__Trabalho pedido__:
Transcreva sem alterações o trecho do texto sobre a emigração entre "Comentário: passaram quase" e "diabo que responda.", inclusive.

Compre-se-lhe uma passagem a bordo de um navio, que o conduza para outros
continentes. A que se assiste, nessa altura? A este espetáculo interessante: -
durante a sua viagem, ao cavador, de quem ninguém se lembrou, enquanto com o
seu alvião luzidio raspou o solo pátrio, nada falta: nem médico, nem
enfermeiro, nem botica se lhe regateiam. O navio que o conduz não tarda, porém,
a despeja-lo do outro lado do atlântico. Continua a acompanhá-lo a assistência
carinhosa da viagem? Não continua! Cessa, por ter cessado o negócio em que o
mísero entrou, como matéria transacionável! Estará isto bem? Parece que não,
por não serem os interesses do emigrante os que predominam. Esse emigrante não
é mais do que um pretexto, em torno do qual se aglomeraram interesses
suspeitos, contra os quais é preciso reagir. Compreende-se tudo o que em redor
da emigração se faça. Mas não se compreende, por ir além da inteligência e da
moral humanas, que a faculdade de exportar criaturas da nossa espécie e da
nossa raça, esteja regularizada, legislada, regulamentada, como se fosse a
transação mais banal desta vida. Que emigre quem queira, sem sugestões nem
convites, que por deslumbradores fazem claudicar ainda os mais fortes, está
bem. É um direito e uma liberdade, que pertencem a todos, e que não podem ser
suprimidos; mas que se autorize a propaganda da emigração, feita por aqueles
que com ela aproveitam, chega a bradar aos céus! E desde que o negócio é ótimo,
o que admira que ele se desdobre em lícito e em ilícito, e que à sombra de uma
espoliação autorizada, se tenha estabelecido essa ladroeira proibida, que é a
emigração clandestina? A máquina de emigrar, que com tanta perfeição para aí
funciona, tem de ser desmontada. Sem isso, os dramas da emigração serão cada
vez mais lancinantes, para vergonha de quem os consente, e para desgraça de
quem é vítima deles.» // De O Século de 1/9/1930.
Comentário: passaram quase noventa anos, mas até parece que este artigo foi escrito há pouquíssimo tempo, excluindo alguns pormenores. Dou um exemplo: certo indivíduo, melgacense, em 1966 estava a lutar nas matas da Guiné-Bissau. Outro jovem, da mesma idade, da mesma terra natal, emigrante, cem por cento válido, nesse ano de 1966 estava na igreja matriz de Melgaço a casar-se! Emigrara dois ou três anos antes a "salto", pagando aos passadores dez ou onze contos de réis. Como é possível, passado tão pouco tempo, pisar solo português?! O Estado recebeu dinheiro e legalizou o seu "crime", emigração clandestina. Justo, injusto? O diabo que responda.

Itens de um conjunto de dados
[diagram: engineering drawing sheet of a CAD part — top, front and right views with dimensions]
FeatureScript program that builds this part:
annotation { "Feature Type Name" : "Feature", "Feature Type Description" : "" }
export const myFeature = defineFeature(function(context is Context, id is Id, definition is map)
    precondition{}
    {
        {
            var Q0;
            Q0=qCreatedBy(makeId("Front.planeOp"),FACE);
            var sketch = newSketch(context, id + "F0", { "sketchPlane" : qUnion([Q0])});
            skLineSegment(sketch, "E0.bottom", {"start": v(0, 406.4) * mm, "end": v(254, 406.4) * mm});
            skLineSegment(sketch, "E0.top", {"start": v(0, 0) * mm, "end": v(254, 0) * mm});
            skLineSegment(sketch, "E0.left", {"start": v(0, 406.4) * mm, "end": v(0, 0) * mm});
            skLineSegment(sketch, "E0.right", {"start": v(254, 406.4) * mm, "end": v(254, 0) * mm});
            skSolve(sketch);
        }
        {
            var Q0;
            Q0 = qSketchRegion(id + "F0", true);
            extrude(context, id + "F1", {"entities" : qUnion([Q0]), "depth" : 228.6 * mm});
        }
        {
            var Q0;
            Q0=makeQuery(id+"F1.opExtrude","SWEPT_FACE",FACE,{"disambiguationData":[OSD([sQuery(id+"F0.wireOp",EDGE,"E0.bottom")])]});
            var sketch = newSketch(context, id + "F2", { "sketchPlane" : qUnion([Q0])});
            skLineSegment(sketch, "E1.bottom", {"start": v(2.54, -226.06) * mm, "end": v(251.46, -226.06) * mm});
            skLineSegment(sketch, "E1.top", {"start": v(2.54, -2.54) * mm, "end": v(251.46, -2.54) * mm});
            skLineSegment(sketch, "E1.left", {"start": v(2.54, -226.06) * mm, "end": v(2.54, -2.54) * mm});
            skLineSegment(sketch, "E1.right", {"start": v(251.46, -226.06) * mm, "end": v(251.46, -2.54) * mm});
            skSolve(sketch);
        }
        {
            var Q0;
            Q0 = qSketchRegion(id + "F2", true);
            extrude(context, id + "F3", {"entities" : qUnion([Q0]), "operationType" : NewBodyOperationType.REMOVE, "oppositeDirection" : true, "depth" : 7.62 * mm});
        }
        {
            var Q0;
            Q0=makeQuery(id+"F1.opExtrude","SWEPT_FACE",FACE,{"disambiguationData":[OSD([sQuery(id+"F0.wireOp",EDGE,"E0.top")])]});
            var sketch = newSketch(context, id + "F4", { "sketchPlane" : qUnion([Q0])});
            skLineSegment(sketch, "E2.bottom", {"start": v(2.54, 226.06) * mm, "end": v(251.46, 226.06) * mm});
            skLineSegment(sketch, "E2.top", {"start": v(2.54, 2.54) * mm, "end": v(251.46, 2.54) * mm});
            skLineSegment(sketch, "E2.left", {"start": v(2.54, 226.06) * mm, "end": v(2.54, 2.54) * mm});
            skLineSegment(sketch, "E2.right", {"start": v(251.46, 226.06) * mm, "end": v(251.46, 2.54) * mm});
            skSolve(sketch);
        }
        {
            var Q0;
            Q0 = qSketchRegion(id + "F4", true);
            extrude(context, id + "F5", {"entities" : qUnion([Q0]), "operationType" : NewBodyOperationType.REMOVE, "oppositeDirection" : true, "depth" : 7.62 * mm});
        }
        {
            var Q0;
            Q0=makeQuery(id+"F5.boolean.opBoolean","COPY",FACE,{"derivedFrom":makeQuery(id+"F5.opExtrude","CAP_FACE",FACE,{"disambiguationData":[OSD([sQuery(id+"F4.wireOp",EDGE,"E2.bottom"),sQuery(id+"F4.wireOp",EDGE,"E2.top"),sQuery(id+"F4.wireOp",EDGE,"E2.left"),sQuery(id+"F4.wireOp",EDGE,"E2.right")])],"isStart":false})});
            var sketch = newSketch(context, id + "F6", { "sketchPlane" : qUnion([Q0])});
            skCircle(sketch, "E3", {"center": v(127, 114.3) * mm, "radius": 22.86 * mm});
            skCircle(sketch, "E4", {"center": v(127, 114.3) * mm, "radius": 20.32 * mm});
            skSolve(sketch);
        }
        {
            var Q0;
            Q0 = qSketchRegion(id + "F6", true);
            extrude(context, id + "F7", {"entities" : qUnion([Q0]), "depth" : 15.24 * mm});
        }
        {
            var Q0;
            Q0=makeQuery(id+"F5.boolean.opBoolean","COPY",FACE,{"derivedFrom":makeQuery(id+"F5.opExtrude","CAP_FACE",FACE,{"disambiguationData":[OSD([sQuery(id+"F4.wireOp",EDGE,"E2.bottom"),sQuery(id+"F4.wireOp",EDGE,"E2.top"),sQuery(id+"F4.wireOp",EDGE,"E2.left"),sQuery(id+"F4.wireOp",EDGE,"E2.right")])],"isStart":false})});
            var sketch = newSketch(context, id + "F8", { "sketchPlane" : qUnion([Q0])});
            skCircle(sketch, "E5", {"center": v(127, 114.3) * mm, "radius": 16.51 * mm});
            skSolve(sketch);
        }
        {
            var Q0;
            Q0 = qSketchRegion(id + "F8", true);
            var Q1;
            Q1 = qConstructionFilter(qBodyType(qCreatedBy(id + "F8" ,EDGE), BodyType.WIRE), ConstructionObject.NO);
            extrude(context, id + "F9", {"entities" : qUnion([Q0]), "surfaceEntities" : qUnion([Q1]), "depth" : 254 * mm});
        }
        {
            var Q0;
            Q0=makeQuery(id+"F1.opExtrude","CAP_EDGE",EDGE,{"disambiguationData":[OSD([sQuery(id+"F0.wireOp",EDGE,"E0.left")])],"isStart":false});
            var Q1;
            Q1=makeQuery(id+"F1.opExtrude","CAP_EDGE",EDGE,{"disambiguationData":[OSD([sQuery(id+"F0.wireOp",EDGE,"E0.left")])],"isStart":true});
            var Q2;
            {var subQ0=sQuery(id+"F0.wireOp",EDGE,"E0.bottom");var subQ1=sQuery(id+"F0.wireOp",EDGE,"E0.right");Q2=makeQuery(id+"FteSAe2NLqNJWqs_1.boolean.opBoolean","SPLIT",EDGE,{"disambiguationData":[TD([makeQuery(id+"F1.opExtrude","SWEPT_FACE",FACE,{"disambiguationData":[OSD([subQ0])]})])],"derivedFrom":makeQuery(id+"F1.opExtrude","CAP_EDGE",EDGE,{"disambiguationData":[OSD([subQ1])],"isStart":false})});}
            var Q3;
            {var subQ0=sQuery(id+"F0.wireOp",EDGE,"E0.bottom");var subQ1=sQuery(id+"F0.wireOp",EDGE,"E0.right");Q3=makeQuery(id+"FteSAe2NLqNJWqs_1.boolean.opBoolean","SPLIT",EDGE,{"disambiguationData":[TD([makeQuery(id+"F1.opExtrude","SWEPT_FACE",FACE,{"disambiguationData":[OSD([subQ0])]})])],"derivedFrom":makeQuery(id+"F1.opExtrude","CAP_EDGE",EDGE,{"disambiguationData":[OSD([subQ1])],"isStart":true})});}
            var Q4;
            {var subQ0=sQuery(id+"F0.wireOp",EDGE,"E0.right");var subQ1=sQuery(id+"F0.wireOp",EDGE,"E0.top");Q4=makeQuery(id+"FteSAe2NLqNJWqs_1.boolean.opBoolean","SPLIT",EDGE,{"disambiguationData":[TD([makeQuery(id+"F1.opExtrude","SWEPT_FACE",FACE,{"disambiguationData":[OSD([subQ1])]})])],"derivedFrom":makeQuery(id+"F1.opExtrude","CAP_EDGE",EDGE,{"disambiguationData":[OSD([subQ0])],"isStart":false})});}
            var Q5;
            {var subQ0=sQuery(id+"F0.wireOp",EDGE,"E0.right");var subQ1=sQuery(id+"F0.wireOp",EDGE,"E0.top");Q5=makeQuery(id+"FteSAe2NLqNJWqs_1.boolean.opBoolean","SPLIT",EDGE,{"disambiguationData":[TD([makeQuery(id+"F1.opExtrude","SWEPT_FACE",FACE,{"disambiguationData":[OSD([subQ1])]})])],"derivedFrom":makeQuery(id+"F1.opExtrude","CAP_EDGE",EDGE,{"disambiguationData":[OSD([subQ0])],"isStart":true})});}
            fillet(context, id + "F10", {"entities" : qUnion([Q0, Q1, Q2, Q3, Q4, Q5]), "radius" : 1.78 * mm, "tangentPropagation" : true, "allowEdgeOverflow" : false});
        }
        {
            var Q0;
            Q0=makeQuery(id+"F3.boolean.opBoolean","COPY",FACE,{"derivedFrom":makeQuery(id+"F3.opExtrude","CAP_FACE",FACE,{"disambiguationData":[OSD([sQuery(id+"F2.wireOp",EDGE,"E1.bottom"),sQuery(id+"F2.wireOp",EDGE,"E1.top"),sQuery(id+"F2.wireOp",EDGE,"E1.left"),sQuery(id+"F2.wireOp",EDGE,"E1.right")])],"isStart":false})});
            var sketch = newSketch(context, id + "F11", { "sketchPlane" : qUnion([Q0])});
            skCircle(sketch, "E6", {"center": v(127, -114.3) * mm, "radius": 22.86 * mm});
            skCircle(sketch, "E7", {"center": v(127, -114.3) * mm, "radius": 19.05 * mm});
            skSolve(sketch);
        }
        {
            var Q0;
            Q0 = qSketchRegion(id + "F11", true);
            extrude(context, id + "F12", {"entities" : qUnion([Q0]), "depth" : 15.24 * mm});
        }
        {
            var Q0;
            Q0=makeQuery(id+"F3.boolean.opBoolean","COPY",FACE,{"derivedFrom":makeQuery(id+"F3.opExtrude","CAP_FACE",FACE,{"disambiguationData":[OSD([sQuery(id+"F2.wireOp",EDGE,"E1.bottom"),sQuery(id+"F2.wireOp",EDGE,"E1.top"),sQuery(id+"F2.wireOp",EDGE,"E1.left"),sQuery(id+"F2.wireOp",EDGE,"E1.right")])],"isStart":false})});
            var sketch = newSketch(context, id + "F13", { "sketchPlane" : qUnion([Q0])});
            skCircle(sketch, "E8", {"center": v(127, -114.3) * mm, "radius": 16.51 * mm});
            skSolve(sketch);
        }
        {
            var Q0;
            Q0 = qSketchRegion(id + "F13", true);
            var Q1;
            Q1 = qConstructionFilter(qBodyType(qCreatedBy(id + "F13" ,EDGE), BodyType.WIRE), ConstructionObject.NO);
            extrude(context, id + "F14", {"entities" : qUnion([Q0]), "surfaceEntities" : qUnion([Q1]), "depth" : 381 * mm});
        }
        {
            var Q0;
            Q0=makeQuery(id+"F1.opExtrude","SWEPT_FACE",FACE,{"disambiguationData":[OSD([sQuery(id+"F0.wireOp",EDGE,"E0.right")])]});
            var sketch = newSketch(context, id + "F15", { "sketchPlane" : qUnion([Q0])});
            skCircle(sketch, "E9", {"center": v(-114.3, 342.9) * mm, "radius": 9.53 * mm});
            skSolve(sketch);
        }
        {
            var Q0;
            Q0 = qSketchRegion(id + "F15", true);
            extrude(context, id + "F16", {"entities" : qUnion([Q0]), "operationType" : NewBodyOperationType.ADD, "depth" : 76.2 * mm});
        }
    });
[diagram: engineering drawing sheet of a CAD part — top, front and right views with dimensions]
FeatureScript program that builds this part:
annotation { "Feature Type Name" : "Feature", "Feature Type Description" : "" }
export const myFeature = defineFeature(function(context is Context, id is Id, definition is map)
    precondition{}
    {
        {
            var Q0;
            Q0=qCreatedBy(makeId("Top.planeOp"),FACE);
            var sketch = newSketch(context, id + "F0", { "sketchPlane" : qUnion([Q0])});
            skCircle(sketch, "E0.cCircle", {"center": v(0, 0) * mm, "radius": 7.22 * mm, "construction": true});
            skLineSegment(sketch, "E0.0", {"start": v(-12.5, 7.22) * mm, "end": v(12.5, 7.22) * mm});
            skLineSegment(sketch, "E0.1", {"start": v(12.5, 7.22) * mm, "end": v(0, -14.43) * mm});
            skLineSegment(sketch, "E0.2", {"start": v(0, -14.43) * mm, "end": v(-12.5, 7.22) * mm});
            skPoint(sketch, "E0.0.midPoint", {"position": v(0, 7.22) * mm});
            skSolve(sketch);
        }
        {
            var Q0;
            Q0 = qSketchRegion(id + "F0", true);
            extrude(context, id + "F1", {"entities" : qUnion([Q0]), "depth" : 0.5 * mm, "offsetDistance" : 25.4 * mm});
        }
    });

__Resposta à tarefa__:
Comentário: passaram quase noventa anos, mas até parece que este artigo foi escrito há pouquíssimo tempo, excluindo alguns pormenores. Dou um exemplo: certo indivíduo, melgacense, em 1966 estava a lutar nas matas da Guiné-Bissau. Outro jovem, da mesma idade, da mesma terra natal, emigrante, cem por cento válido, nesse ano de 1966 estava na igreja matriz de Melgaço a casar-se! Emigrara dois ou três anos antes a "salto", pagando aos passadores dez ou onze contos de réis. Como é possível, passado tão pouco tempo, pisar solo português?! O Estado recebeu dinheiro e legalizou o seu "crime", emigração clandestina. Justo, injusto? O diabo que responda.